Philippe Coutinho's Aston Villa Reunion With Steven Gerrard Can Revive His Career

Coutinho has endured a tough time at Camp Nou, but a Premier League return represents a fresh start
12:10, 07 Jan 2022

Aston Villa have confirmed the signing of Philippe Coutinho from Barcelona on loan, with an option to buy. The attacking midfielder reunites with former Liverpool teammates Steven Gerrard, who is now head coach at Villa Park. The move offers respite from a troubled stint at Camp Nou, where he arrived as the club’s record signing but has failed to ever fully integrate. 

Coutinho is still only 29, and the fact thirteenth-place Aston Villa are the only Premier League team willing to take a punt on him shows how far his stock has fallen. He was indisputably Liverpool’s best player when they parted ways with him in January 2018. The Brazil international left with his head held high too. Despite a collapsed move to the Catalan giants causing disquiet the previous summer, Coutinho did not down tools. His final half-season in Liverpool red saw him score twelve goals and notch nine assists in his final twenty appearances.

This form would largely not follow Villa’s new acquisition to Barcelona. Coutinho joined the club during a turbulent time in their recent history. Neymar had departed in the summer for a world record fee, while Andres Iniesta had made clear this would be his final season for the Blaugrana. Two totems of the club were on their way out, and Coutinho could not reasonably be expected to replace both. Tactically, he could not hope to replace either. While Neymar was a bewitching and pacy wide forward, Iniesta was a midfield string-puller. Coutinho was known as an archetypal number ten, and therein lay the problem.
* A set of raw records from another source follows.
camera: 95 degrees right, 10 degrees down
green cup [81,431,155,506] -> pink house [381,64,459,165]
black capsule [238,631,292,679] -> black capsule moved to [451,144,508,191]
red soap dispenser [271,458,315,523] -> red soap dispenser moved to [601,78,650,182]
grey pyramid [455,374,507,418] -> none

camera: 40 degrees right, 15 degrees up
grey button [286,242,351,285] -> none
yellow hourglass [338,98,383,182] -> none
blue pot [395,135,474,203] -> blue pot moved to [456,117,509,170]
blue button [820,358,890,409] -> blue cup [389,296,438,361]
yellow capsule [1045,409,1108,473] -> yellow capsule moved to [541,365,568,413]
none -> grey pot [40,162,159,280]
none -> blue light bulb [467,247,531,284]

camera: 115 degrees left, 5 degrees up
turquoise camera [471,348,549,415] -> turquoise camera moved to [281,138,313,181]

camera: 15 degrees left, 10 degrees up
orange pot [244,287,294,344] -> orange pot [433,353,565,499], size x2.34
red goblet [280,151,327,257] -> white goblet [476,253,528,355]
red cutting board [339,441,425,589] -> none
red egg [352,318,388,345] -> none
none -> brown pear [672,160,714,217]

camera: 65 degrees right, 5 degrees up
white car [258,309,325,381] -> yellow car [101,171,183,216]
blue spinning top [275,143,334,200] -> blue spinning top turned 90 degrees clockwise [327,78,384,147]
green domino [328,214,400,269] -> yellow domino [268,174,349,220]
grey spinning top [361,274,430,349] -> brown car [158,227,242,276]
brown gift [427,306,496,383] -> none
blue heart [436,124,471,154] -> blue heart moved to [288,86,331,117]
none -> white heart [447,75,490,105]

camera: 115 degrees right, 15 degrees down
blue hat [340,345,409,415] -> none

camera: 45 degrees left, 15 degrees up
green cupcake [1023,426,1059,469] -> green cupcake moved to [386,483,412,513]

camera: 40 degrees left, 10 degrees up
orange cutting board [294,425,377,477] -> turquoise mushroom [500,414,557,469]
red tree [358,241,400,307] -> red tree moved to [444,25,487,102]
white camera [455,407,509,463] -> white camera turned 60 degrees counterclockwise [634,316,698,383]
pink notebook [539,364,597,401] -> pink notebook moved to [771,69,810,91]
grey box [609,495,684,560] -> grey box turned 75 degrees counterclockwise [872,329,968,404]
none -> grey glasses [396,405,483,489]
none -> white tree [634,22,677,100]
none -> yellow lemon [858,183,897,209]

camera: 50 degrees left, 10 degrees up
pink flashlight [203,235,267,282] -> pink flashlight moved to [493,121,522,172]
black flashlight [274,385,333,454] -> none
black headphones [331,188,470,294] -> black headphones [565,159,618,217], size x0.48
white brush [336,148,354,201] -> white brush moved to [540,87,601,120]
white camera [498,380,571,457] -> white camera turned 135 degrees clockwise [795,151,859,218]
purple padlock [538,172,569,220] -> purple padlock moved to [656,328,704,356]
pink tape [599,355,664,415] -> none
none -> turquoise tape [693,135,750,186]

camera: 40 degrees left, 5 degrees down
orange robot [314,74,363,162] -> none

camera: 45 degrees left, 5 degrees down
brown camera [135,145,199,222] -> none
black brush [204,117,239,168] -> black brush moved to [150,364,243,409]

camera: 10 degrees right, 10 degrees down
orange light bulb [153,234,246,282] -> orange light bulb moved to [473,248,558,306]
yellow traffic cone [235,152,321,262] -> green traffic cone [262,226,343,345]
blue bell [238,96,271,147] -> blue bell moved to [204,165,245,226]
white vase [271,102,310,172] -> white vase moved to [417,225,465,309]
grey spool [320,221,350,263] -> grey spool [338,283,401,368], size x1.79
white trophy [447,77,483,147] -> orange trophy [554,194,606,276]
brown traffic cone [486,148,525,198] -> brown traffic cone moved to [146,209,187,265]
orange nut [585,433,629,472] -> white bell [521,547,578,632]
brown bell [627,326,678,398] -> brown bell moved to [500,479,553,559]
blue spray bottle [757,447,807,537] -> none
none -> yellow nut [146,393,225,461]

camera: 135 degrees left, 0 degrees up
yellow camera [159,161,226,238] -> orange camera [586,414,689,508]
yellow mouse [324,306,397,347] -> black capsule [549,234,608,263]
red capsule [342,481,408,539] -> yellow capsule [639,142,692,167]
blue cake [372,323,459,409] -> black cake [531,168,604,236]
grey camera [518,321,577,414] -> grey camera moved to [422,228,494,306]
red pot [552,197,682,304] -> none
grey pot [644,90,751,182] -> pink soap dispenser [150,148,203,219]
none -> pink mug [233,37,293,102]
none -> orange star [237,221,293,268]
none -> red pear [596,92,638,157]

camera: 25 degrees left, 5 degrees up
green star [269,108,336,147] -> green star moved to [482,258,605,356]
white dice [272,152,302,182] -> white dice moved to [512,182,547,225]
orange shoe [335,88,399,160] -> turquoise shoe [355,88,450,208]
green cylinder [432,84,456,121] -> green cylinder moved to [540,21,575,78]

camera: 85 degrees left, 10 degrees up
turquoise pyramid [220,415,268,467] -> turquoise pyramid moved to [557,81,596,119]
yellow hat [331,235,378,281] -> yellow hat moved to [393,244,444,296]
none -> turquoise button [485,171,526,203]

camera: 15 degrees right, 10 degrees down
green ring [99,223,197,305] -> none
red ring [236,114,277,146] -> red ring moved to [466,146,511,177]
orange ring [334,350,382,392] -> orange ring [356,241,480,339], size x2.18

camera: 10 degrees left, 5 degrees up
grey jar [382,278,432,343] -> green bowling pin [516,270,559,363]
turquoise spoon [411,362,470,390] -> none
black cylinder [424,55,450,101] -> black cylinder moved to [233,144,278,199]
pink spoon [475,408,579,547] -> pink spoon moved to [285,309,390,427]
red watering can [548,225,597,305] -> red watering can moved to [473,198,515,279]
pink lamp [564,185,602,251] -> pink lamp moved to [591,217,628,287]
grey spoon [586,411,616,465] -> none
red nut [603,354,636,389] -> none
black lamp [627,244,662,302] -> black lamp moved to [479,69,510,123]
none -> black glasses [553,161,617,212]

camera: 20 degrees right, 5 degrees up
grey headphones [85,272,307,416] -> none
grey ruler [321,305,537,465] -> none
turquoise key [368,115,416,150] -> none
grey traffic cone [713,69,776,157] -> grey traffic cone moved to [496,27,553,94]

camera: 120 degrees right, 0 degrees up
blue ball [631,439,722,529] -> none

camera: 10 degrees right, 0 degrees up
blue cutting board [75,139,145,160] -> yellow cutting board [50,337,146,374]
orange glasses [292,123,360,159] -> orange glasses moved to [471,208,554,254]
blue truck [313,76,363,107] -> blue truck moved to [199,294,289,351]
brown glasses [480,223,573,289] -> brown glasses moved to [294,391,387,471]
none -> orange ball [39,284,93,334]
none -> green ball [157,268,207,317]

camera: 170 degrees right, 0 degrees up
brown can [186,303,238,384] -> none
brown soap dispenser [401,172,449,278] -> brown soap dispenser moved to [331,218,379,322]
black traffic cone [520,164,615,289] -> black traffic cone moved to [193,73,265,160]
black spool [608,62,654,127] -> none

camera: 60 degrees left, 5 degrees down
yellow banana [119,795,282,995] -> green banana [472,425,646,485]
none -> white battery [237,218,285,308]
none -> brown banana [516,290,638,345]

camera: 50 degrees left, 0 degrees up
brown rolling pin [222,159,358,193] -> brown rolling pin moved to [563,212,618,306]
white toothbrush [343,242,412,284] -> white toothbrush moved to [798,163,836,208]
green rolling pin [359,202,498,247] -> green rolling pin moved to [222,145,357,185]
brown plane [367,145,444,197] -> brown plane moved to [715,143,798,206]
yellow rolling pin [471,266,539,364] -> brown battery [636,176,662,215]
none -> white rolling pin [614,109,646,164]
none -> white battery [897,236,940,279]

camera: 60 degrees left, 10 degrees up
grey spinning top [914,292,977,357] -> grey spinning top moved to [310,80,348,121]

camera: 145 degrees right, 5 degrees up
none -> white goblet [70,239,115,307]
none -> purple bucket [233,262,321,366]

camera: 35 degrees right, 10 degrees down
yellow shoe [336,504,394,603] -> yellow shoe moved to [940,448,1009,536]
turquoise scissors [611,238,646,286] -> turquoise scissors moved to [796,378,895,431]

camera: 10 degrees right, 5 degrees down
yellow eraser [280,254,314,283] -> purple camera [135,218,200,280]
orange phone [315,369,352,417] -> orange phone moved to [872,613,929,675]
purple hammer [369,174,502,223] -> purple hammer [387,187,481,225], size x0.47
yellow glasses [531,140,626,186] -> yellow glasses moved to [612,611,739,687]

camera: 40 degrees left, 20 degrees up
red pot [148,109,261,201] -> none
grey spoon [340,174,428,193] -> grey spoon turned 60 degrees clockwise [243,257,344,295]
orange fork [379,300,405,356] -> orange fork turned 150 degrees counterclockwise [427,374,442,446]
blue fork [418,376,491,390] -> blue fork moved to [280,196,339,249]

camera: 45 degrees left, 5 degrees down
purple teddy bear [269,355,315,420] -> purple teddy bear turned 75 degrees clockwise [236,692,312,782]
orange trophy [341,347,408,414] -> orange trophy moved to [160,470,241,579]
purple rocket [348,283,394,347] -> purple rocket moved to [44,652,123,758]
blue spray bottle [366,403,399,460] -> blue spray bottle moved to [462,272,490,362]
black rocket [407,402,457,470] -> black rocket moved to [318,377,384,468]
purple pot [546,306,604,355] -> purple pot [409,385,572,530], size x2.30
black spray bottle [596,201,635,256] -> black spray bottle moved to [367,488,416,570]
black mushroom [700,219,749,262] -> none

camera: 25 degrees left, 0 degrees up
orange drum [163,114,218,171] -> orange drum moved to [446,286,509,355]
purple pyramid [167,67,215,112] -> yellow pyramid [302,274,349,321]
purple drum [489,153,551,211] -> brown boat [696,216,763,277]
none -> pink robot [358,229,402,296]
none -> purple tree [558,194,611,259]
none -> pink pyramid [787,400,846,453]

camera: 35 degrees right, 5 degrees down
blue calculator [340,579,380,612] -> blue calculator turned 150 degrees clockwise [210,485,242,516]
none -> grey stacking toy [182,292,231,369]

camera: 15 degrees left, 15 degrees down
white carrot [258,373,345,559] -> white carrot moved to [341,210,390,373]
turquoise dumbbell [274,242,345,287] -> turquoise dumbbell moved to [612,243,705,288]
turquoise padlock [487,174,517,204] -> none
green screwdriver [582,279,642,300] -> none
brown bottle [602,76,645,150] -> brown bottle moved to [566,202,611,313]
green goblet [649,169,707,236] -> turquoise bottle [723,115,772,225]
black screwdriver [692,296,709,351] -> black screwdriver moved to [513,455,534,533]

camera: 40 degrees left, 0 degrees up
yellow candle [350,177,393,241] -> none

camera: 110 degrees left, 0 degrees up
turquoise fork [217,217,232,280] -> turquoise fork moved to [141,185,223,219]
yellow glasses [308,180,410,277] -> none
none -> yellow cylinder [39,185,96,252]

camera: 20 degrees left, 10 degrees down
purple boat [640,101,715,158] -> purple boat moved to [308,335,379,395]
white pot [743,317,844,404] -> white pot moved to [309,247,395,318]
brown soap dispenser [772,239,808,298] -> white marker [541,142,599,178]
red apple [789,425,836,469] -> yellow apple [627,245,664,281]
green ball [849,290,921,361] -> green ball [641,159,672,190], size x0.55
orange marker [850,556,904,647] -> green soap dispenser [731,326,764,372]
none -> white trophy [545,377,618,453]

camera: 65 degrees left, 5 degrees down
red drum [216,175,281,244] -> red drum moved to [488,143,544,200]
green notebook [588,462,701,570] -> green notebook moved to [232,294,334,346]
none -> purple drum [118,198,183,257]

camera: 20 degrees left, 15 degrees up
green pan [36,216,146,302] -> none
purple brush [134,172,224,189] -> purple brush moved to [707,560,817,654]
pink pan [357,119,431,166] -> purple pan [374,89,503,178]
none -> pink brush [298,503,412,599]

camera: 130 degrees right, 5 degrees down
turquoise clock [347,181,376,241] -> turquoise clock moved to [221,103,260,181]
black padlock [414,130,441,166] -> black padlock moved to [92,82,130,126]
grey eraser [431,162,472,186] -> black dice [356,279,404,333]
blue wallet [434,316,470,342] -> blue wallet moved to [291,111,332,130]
Barcelona’s bread and butter was, and remains to this day, a front three. Lionel Messi, Luis Suarez and Neymar had comprised the famed ‘MSN’ partnership, a combination that had taken them all the way to winning the treble in 2015. But Coutinho was no winger, and instead preferred to create from between the lines. This led to a conflict of interests with Messi, and at Camp Nou during that period there was only one man winning such a conflict. Barcelona’s record signing began to look like a square peg in a round hole as he flattered to deceive on the flank, far away from where he does his best work. The Catalan giants had signed a player based on name and prestige, rather than tactical suitability.

happier times: coutinho during his liverpool pomp
happier times: coutinho during his liverpool pomp

Barcelona’s search for a replacement part to soup-up their front-line continued when it became clear Coutinho was no Neymar successor. Antoine Griezmann joined in 2019, and Coutinho was sent on loan to Bayern Munich to accommodate the new arrival. The Frenchman would have his own struggles in the transition from Atletico Madrid’s star player to a supporting actor in the Lionel Messi franchise. An indication perhaps that the failure to integrate was not solely Coutinho’s fault.

Life outside the Catalan goldfish bowl agreed with Coutinho. He never quite returned to the heights he had scaled at Anfield, but he was a valuable part of Bayern Munich’s treble-winning season. The midfielder spoke of how happy he was in Germany during interviews, and hoped the Bundesliga club would exercise their option to buy. Unfortunately for Coutinho, his substitute appearance in the 2020 Champions League final would be his last for Die Roten. Bayern were pleased with his tenure, but decided a move for Manchester City’s Leroy Sane was a better use of funds. The Brazilian would depart the Allianz Arena with three new medals in tow, hoping to impress new Barcelona head coach Ronald Koeman.

Instead, he returned to a club in turmoil. The Messi saga that finally concluded this past summer had begun, with the iconic Argentine wanting to leave the club. The ‘S’ of ‘MSN’ had gone too, when Luis Suarez departed for Atletico Madrid. The realities of the club’s financial peril began to tell also. With players in attacking roles either leaving or on strike, the chance was there for Coutinho to turn a negative into a positive and nail down a starting place. Then he suffered a knee injury that kept him out for the entire latter half of the season.

Out of sight, out of mind. The absence put Coutinho squarely on the chopping block when it became clear the club’s monetary crisis was not going away. Barcelona have finally managed to engineer a move, with Aston Villa reportedly set to cover the majority of Coutinho’s wages for his loan spell. It is a vital chance for the player, still in his prime years, to prove he has plenty left. 

Circumstances in Spain have never quite favoured Coutinho, but under a sympathetic coach in Gerrard, he can thrive. There is no shadow cast by a talisman like Messi. No rival creator to get in his way on the pitch. Coutinho comes to a club crying out for the sort of creativity Jack Grealish took with him when he left for Manchester City last summer. The last time Philippe Coutinho was asked to be a Premier League team’s star player and creative fulcrum, he dominated. Gerrard will be hoping history can repeat itself.